文档节选
窃书狂布隆伯格在奥塔姆瓦市住宅内,他收藏的珍稀本已被清空
记者刘功虎
美国记者巴斯贝恩关于藏书的名作《文雅的疯狂》新近翻译为中文出版。巴斯贝恩是西方书话权威,《文雅的疯狂》详尽介绍了2500年来人类历史上100多位藏书“雅痞”,其中不乏谋杀者、嗜书癖者、精神强迫症患者——他们同时身兼大藏书家的公开身份。近日,该书译者陈焱告诉记者,这些叹为观止的藏书家身上聚合了人类对书籍的永恒爱恋,电子阅读时代也无法抹除这种情感。
20世纪最胆大妄为的偷书贼
《文雅的疯狂》介绍了一位“雅贼”——斯蒂芬·布隆伯格。此君在25年里,几乎偷遍了全美的图书馆,窃到的“藏品”总价值达两千万美元。
布隆伯格的公开身份是一个藏书家,也是目前历史上被抓住且判刑的唯一藏书人。作者巴斯贝恩面访过此人。他们一起待了9个钟头,多数时候是听布隆伯格侃侃而谈,说他为什么在过去20年里,出于无法控制的收藏欲,从多家北美图书馆和机构盗窃了各类古书。他们一起前往他的藏书地,那里已经被清查一空。他说:“你将会看到我生命的骨架。”
布隆伯格窃书的总数达23600本,装满了879个纸箱,17个人花了两天时间才把它们全部搬出来。图书来自美国的45个州和哥伦比亚特区,还有两个加拿大省,共计268家图书馆。美国联邦调查局租赁了一辆很长的牵引式挂车运走这批书。
其实并没有人留意到布隆伯格的窃书行径。他并非因为触动某地的报警器而被捕。他的最终被抓,是一个与他相交了15年的朋友为了得到美国司法部的悬赏而揭发了他。
陈焱介绍,书找到了,确定失主却很难,因为现代图书馆系统已经复杂到很难发现丢书的情形。哈佛大学本部有100个独立的图书馆,藏书总量达1200万本,必须当某人要借某本书,查找借书记录后确认踪迹全无,才可能发觉书丢了。
实力藏书家毕竟是主流
陈焱说,雅贼依旧是贼,藏书家多数还是靠自己的实力求书索书。不少实力藏书家在大学出资或单独修建藏书楼,有的藏家对于文化传承发挥了巨大的作用。
《文雅的疯狂》里提到藏书家阿伦·兰斯基,他尽一己之力收藏意第绪语书籍,以拯救这门濒危语种,结果竟搜罗到100多万本意第绪语书,并以每周1000本的速度增长。
藏书是文人雅事,有情有味的故事不少。匈牙利移民路易斯·绍特马里二世是桂冠名厨,在芝加哥经营一家每周只出售5顿晚餐的餐厅,年收入可达百万美元。他在晚年无偿将收藏书籍和烹饪用具捐出,还说“夜里我还会流几滴泪,但爱书,就得那样做啊”。

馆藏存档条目
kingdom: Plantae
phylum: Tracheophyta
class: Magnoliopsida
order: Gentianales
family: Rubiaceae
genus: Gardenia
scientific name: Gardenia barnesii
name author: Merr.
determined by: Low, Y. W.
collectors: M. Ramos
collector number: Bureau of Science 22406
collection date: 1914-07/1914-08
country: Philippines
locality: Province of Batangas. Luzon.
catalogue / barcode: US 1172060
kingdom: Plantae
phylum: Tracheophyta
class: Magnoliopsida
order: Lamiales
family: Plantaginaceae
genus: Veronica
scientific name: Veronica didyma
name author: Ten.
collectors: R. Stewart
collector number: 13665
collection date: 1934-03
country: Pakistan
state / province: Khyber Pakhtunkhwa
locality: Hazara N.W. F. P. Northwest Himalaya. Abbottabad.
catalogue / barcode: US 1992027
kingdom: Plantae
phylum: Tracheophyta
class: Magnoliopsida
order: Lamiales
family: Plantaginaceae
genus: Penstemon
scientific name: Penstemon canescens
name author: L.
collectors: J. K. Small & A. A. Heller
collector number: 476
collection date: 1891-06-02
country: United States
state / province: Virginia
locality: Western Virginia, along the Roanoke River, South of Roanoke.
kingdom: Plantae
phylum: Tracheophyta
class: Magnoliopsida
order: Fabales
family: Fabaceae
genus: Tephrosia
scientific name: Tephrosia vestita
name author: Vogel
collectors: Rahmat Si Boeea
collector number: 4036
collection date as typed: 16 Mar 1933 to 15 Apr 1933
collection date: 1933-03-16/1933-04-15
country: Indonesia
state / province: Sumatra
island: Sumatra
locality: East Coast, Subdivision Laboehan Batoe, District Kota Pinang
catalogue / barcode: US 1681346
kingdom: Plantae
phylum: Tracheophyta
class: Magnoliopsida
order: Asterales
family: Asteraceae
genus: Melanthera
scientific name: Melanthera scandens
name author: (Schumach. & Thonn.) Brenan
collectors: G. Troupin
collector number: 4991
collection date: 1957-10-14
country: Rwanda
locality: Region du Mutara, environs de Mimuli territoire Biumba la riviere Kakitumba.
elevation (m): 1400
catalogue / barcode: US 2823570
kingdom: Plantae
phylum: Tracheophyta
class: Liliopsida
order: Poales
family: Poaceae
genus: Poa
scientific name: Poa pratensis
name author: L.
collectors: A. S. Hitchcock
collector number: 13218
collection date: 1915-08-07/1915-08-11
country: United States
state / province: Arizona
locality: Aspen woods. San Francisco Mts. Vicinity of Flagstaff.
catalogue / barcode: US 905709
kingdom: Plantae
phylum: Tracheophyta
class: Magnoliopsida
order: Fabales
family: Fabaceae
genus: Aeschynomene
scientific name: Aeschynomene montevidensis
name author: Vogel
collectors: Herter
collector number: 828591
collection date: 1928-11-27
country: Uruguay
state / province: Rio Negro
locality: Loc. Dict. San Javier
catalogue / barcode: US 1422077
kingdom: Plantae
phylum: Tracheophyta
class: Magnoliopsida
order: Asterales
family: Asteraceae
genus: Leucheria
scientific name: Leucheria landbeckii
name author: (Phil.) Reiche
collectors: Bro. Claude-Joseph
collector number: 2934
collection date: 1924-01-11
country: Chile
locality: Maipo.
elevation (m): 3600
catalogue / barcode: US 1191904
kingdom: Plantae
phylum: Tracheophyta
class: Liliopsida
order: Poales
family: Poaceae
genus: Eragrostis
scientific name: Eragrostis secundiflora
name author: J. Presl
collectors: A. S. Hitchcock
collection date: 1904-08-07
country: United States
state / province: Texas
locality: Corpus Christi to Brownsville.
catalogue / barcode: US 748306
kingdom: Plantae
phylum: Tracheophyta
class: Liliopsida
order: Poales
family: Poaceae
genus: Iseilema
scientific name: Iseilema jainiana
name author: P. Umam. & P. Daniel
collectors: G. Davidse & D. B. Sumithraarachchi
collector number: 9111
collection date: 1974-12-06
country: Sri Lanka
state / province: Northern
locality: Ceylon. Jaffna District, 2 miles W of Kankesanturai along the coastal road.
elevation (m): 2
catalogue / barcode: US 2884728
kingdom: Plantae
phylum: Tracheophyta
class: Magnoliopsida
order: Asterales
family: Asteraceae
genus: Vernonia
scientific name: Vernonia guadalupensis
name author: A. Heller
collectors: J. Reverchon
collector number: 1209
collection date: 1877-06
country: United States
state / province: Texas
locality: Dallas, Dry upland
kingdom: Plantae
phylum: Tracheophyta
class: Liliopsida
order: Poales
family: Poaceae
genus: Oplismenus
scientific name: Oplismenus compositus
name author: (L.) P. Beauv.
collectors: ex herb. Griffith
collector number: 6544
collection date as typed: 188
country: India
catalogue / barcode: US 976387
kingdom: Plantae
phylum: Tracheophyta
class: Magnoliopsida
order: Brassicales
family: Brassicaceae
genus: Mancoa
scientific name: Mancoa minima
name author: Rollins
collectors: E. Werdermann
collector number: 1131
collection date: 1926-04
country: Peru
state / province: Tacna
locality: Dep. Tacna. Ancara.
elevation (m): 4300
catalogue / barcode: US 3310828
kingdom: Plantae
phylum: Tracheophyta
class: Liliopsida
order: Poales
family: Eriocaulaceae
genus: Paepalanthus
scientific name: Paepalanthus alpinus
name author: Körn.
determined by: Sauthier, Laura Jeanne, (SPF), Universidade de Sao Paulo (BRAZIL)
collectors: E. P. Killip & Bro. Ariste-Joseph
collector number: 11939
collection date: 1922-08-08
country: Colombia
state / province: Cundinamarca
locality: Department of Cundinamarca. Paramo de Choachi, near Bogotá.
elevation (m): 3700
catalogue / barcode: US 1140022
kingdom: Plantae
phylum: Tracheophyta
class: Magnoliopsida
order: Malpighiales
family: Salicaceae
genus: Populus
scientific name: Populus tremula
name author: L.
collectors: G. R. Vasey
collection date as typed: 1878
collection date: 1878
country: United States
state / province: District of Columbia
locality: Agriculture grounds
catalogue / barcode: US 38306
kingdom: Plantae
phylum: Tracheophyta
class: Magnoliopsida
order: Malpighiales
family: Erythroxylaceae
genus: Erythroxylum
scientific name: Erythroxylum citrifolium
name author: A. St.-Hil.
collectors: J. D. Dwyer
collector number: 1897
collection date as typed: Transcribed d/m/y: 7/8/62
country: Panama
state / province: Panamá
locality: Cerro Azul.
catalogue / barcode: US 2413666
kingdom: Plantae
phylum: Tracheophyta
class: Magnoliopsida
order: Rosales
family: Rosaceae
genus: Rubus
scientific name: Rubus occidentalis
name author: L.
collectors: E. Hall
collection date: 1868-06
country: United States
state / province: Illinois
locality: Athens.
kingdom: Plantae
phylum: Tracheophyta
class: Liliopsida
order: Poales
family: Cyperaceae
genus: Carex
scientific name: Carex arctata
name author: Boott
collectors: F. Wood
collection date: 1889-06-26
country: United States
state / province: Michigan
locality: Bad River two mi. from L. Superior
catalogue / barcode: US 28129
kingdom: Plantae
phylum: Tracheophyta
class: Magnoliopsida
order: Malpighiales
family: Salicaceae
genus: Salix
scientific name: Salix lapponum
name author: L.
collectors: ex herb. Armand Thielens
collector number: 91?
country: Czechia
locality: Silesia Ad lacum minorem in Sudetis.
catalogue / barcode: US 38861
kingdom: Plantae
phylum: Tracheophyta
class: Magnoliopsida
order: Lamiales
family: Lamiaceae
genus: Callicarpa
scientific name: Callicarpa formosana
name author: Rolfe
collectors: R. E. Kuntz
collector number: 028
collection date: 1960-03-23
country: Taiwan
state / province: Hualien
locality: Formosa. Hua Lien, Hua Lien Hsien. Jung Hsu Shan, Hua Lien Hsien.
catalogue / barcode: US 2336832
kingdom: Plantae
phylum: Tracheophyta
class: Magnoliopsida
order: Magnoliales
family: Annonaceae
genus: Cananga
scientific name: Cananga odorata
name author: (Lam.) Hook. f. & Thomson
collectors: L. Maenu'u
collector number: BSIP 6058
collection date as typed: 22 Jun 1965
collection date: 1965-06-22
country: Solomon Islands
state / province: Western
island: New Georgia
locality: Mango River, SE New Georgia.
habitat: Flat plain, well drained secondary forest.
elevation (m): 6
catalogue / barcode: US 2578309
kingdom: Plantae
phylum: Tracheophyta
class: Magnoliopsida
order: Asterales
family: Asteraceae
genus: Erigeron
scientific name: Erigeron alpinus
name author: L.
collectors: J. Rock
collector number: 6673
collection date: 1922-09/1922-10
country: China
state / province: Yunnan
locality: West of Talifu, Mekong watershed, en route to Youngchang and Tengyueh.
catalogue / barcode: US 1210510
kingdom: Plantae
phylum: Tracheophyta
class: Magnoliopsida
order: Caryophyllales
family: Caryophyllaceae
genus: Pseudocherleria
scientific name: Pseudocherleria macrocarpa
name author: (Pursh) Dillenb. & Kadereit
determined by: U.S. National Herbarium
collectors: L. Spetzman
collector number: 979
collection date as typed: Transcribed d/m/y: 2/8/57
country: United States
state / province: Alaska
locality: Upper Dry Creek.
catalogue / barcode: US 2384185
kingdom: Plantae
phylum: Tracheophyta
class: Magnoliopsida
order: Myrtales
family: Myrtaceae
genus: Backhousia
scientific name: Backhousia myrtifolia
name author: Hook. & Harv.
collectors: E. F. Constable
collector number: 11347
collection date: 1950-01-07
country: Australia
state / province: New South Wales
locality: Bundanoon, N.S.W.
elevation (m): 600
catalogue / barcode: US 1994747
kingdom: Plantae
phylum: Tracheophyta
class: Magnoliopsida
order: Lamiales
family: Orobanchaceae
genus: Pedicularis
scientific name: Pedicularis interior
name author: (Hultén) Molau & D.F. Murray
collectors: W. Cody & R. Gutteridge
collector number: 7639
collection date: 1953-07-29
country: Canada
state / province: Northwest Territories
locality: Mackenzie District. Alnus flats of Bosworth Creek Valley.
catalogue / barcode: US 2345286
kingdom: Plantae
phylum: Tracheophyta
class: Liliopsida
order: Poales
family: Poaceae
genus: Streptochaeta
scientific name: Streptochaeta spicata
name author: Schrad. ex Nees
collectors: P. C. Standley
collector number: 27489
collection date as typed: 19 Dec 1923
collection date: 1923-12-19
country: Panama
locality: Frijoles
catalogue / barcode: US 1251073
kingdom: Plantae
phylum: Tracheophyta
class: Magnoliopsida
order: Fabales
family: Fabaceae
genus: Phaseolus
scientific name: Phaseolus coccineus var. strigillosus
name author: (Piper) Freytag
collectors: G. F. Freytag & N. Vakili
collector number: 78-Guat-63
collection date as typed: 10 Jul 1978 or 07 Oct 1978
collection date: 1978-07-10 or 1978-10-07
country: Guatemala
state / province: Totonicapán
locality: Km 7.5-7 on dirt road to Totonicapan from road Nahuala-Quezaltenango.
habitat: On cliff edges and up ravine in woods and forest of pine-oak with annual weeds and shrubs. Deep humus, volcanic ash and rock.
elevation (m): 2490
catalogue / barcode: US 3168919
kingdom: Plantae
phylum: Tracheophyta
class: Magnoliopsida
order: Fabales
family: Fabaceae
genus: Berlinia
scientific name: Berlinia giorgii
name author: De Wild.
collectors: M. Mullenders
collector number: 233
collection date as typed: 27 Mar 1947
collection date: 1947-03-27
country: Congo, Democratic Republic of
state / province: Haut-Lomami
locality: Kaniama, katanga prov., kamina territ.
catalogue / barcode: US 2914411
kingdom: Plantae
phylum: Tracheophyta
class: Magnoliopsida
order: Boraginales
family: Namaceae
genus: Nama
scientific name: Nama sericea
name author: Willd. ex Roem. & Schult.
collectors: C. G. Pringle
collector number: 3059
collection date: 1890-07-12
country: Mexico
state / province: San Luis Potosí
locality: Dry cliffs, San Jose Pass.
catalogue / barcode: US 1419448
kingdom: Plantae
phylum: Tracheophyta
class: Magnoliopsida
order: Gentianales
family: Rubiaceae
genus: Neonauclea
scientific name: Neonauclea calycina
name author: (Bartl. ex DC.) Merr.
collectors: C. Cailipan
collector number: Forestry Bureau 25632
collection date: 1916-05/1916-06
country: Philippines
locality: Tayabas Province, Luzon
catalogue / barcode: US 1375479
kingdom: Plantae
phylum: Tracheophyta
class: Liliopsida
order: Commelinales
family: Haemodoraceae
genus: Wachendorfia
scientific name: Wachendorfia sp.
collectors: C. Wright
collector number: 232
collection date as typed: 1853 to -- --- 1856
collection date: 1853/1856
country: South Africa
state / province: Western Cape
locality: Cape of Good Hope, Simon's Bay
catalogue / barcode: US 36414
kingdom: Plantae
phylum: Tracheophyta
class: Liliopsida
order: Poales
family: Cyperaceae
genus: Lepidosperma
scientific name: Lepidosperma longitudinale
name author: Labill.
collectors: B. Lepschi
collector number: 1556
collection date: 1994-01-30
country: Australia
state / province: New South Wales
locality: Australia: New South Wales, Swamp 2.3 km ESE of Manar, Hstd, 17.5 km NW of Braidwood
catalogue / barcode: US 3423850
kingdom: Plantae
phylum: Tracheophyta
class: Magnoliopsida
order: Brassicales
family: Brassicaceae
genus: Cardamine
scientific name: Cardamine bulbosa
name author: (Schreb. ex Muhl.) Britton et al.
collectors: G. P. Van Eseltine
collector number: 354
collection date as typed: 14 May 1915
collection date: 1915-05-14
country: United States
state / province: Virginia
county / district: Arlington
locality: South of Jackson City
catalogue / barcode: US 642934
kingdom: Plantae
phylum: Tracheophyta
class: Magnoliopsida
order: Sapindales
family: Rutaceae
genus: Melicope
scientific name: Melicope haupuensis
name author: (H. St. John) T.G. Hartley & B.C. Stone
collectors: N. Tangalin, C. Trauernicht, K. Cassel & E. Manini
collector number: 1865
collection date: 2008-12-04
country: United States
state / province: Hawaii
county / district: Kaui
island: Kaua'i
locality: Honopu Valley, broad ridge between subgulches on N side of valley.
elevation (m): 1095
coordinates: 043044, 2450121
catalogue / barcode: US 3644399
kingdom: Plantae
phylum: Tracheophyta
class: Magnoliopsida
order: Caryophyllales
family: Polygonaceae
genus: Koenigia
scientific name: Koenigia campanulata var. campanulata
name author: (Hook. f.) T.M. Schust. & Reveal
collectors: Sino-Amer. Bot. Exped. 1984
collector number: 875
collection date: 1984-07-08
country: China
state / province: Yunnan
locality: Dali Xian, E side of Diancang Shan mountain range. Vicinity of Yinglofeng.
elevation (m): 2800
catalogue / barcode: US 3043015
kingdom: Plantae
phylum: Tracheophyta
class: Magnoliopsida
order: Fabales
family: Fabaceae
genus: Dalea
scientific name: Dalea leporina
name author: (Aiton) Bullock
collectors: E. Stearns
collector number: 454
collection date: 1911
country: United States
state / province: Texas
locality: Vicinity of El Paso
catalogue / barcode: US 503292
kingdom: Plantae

练习目标
请逐字重新录入这篇藏书报道中的一段文字,从“其实并没有人留意到布隆伯格的”开始,到“踪迹全无,才可能发觉书丢了。”结束。

参考答案
其实并没有人留意到布隆伯格的窃书行径。他并非因为触动某地的报警器而被捕。他的最终被抓,是一个与他相交了15年的朋友为了得到美国司法部的悬赏而揭发了他。
陈焱介绍,书找到了,确定失主却很难,因为现代图书馆系统已经复杂到很难发现丢书的情形。哈佛大学本部有100个独立的图书馆,藏书总量达1200万本,必须当某人要借某本书,查找借书记录后确认踪迹全无,才可能发觉书丢了。